■ CONSIGNE 1 ■
Résumez en quelques phrases le paragraphe de l'extrait sur la lumière en peinture qui commence par « Vous avez raison de mentionner la question physique ». Conservez ses faits principaux.
■ CONSIGNE 2 ■
Recopiez mot pour mot, dans les entrées, tout ce qui va de la ligne contenant « family: Cactaceae » jusqu'à la ligne contenant « order: Coleoptera », ces deux lignes comprises.

■ TEXTE SOURCE ■
• • • • •

Vous avez raison de mentionner la
question physique : la plupart des peintres ont connu les théories
physiques de leur temps sur la lumière et, partant, sur la couleur, et beaucoup
d’entre eux ont même contribué à la théorisation physique de la lumière. Le cas
le plus célèbre est évidemment celui de Léonard. Néanmoins, comme vous le
laissez entendre, une théorie physique ne saurait épuiser l’usage de la lumière
et de la couleur dans la peinture qui, tout en dépendant de lois
physiques, ne s’y réduit aucunement. J’ajoute que la question physique
peut elle-même faire l’objet d’une représentation picturale : je pense à
Michel-Ange ou à Fra Angelico qui, dans leurs fresques, jouent souvent avec
deux lumières. La première est diffusée en vertu d’une source identifiable et
est à cet égard matérielle ; la seconde procède d’une source invisible et
symbolise alors la lumière immatérielle et spirituelle. Cela permet de
comprendre comment un élément purement matériel – la lumière et les teintes
chromatiques – peut véhiculer un sens philosophique profond. Plus fin encore
est l’usage que Michel-Ange propose de la lumière dans le Tondo Doni où l’on ne sait pas d’où vient la lumière comme si
la double nature matérielle / immatérielle de la scène était envisagée.

• • • • •

■ DONNÉES PRÉSENTÉES ■
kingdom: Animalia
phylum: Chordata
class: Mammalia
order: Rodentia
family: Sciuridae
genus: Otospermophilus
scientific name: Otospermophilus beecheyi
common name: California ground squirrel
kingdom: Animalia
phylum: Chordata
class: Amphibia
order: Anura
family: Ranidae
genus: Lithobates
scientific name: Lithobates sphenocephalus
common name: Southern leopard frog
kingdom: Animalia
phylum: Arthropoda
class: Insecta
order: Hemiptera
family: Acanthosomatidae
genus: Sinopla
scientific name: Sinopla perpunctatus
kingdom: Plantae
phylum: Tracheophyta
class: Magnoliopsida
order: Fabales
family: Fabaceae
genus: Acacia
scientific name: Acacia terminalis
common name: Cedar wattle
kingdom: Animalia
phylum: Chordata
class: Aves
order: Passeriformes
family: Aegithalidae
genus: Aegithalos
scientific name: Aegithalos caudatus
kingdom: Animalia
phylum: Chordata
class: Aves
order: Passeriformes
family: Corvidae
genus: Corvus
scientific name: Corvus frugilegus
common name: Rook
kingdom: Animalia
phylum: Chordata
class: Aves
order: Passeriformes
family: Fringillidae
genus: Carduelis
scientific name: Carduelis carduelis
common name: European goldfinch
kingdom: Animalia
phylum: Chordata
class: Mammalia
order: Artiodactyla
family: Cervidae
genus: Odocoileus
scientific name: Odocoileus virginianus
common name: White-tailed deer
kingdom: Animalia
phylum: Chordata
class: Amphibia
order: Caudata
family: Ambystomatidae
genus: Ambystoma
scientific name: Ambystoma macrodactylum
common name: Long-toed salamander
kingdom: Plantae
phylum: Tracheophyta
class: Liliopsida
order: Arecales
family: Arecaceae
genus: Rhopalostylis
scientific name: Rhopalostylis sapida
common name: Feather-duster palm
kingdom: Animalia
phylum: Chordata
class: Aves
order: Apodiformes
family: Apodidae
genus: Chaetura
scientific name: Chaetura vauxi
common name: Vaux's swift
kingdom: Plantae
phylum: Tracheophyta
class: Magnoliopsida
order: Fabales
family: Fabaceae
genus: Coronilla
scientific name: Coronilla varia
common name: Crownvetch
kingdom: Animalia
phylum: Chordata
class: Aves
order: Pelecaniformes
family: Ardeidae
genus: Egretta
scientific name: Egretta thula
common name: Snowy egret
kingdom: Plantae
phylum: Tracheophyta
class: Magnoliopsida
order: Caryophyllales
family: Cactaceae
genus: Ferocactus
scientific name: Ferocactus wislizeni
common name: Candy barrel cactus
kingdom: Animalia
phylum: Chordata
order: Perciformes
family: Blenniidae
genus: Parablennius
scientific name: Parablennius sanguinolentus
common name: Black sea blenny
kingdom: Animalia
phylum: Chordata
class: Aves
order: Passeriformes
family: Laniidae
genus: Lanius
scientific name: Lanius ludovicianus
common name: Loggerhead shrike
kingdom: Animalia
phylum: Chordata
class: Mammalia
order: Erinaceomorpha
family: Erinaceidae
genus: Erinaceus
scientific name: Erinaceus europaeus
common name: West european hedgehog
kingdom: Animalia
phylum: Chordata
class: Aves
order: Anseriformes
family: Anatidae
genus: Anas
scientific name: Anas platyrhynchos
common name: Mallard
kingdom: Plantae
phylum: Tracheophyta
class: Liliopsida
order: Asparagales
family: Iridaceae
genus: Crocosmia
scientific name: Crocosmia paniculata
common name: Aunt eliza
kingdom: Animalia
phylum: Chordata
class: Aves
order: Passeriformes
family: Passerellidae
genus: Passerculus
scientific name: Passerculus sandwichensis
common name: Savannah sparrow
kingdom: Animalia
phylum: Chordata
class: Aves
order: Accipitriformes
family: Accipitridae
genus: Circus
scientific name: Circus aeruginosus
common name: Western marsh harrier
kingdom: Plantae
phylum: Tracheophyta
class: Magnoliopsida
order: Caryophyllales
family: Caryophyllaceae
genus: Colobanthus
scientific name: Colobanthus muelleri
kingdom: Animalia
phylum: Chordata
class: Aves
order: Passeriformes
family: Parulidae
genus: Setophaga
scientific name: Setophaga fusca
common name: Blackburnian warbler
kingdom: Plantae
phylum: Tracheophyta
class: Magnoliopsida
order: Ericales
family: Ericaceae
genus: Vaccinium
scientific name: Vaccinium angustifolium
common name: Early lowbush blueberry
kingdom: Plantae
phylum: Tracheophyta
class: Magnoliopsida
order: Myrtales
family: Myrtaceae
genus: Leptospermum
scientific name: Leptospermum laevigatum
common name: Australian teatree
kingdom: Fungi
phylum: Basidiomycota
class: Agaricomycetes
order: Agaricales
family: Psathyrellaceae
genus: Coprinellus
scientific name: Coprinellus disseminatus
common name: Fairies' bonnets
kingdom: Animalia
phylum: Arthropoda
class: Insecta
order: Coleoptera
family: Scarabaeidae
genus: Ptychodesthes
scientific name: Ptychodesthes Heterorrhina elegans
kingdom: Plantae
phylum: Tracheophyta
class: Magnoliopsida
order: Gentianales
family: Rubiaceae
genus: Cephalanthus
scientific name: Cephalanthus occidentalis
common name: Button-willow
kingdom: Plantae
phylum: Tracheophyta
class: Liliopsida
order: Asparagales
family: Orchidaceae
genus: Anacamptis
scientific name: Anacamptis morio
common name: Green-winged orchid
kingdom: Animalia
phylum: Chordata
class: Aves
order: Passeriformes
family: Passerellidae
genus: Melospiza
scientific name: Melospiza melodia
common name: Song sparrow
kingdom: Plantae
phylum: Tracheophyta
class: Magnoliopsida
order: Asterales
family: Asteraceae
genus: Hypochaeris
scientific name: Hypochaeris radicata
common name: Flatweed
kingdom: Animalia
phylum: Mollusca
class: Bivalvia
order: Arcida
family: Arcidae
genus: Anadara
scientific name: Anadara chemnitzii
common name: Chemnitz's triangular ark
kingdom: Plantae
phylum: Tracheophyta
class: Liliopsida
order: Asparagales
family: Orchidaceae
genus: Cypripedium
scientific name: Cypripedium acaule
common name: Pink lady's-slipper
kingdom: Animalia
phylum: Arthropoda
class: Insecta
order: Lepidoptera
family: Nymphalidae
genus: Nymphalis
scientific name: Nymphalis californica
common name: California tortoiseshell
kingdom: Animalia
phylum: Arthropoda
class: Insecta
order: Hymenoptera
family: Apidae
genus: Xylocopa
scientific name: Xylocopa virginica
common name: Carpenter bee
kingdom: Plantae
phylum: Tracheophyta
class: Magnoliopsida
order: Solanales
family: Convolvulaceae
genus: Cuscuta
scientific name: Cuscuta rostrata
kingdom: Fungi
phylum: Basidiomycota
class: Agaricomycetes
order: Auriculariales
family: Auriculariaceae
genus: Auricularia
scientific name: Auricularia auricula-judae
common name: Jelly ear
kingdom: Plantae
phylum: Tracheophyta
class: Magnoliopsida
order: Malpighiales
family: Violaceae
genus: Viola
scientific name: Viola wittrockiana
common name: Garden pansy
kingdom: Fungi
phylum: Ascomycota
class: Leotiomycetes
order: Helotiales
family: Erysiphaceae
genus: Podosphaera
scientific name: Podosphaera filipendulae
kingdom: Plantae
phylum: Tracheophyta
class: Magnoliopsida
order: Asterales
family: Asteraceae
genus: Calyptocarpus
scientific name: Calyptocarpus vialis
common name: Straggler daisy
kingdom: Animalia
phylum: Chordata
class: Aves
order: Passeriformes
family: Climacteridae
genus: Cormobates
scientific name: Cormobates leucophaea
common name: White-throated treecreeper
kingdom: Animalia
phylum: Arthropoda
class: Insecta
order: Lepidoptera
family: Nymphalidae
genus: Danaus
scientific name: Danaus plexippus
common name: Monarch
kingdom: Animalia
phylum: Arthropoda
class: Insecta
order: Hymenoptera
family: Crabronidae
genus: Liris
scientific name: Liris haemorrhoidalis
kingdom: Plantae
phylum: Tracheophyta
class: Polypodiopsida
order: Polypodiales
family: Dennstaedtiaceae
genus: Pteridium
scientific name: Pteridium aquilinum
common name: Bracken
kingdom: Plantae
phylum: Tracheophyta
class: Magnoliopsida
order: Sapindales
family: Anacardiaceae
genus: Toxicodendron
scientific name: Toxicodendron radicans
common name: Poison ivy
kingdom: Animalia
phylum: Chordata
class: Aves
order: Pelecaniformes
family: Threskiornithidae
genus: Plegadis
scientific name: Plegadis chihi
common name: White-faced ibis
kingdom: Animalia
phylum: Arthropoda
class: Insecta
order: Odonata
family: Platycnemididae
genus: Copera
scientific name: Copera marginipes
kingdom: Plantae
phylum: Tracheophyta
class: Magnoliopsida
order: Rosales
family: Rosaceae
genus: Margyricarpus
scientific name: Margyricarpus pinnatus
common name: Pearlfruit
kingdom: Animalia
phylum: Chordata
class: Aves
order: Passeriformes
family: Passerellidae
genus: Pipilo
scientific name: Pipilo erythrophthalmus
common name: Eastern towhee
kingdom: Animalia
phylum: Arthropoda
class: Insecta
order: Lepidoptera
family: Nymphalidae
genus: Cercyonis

• • • • •

■ CORRIGÉ DÉTAILLÉ 1 ■
La plupart des peintres ont connu les théories physiques de leur temps sur la lumière et la couleur. Beaucoup, dont Léonard, le cas le plus célèbre, ont même contribué à ces théories. Pourtant, la peinture dépend des lois physiques sans s'y réduire, et une théorie physique ne peut épuiser son usage de la lumière et de la couleur. La question physique peut aussi être représentée. Dans leurs fresques, Michel-Ange et Fra Angelico jouent souvent avec deux lumières : l'une, matérielle, vient d'une source identifiable ; l'autre, issue d'une source invisible, symbolise la lumière immatérielle et spirituelle. Un élément matériel peut ainsi porter un sens philosophique profond. Dans le Tondo Doni, Michel-Ange va plus loin : on ne sait pas d'où vient la lumière, comme si la double nature matérielle et immatérielle de la scène était envisagée.

■ CORRIGÉ DÉTAILLÉ 2 ■
family: Cactaceae
genus: Ferocactus
scientific name: Ferocactus wislizeni
common name: Candy barrel cactus
kingdom: Animalia
phylum: Chordata
order: Perciformes
family: Blenniidae
genus: Parablennius
scientific name: Parablennius sanguinolentus
common name: Black sea blenny
kingdom: Animalia
phylum: Chordata
class: Aves
order: Passeriformes
family: Laniidae
genus: Lanius
scientific name: Lanius ludovicianus
common name: Loggerhead shrike
kingdom: Animalia
phylum: Chordata
class: Mammalia
order: Erinaceomorpha
family: Erinaceidae
genus: Erinaceus
scientific name: Erinaceus europaeus
common name: West european hedgehog
kingdom: Animalia
phylum: Chordata
class: Aves
order: Anseriformes
family: Anatidae
genus: Anas
scientific name: Anas platyrhynchos
common name: Mallard
kingdom: Plantae
phylum: Tracheophyta
class: Liliopsida
order: Asparagales
family: Iridaceae
genus: Crocosmia
scientific name: Crocosmia paniculata
common name: Aunt eliza
kingdom: Animalia
phylum: Chordata
class: Aves
order: Passeriformes
family: Passerellidae
genus: Passerculus
scientific name: Passerculus sandwichensis
common name: Savannah sparrow
kingdom: Animalia
phylum: Chordata
class: Aves
order: Accipitriformes
family: Accipitridae
genus: Circus
scientific name: Circus aeruginosus
common name: Western marsh harrier
kingdom: Plantae
phylum: Tracheophyta
class: Magnoliopsida
order: Caryophyllales
family: Caryophyllaceae
genus: Colobanthus
scientific name: Colobanthus muelleri
kingdom: Animalia
phylum: Chordata
class: Aves
order: Passeriformes
family: Parulidae
genus: Setophaga
scientific name: Setophaga fusca
common name: Blackburnian warbler
kingdom: Plantae
phylum: Tracheophyta
class: Magnoliopsida
order: Ericales
family: Ericaceae
genus: Vaccinium
scientific name: Vaccinium angustifolium
common name: Early lowbush blueberry
kingdom: Plantae
phylum: Tracheophyta
class: Magnoliopsida
order: Myrtales
family: Myrtaceae
genus: Leptospermum
scientific name: Leptospermum laevigatum
common name: Australian teatree
kingdom: Fungi
phylum: Basidiomycota
class: Agaricomycetes
order: Agaricales
family: Psathyrellaceae
genus: Coprinellus
scientific name: Coprinellus disseminatus
common name: Fairies' bonnets
kingdom: Animalia
phylum: Arthropoda
class: Insecta
order: Coleoptera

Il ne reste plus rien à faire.